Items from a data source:

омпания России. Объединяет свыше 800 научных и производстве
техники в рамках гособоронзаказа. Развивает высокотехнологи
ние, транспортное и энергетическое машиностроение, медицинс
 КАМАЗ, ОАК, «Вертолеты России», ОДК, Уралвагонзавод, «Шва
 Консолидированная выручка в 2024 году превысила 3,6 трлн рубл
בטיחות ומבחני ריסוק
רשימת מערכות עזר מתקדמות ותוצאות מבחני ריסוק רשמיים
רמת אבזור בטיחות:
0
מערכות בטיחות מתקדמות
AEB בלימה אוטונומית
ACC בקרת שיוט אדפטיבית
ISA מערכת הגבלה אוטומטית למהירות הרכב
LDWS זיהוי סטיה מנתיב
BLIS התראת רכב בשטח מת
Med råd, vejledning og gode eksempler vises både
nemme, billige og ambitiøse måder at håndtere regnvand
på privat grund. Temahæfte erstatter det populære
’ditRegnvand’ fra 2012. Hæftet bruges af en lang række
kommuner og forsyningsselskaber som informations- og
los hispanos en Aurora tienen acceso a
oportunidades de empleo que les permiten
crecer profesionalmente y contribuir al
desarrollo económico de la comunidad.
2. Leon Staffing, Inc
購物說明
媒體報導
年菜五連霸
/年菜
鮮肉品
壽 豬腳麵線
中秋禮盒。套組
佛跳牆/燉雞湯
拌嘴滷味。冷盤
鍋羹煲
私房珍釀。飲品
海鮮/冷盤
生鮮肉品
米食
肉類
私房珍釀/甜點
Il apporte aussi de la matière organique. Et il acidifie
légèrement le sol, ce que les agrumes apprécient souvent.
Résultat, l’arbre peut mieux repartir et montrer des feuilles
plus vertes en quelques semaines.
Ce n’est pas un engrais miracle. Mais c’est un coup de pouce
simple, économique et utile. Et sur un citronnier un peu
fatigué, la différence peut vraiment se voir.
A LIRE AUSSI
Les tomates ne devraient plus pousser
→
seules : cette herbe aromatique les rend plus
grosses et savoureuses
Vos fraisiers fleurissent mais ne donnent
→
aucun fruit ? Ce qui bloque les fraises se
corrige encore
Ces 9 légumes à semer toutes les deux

Work instructions | Look above for lines with the word "ריסוק" and copy them all.

Response box |
בטיחות ומבחני ריסוק
רשימת מערכות עזר מתקדמות ותוצאות מבחני ריסוק רשמיים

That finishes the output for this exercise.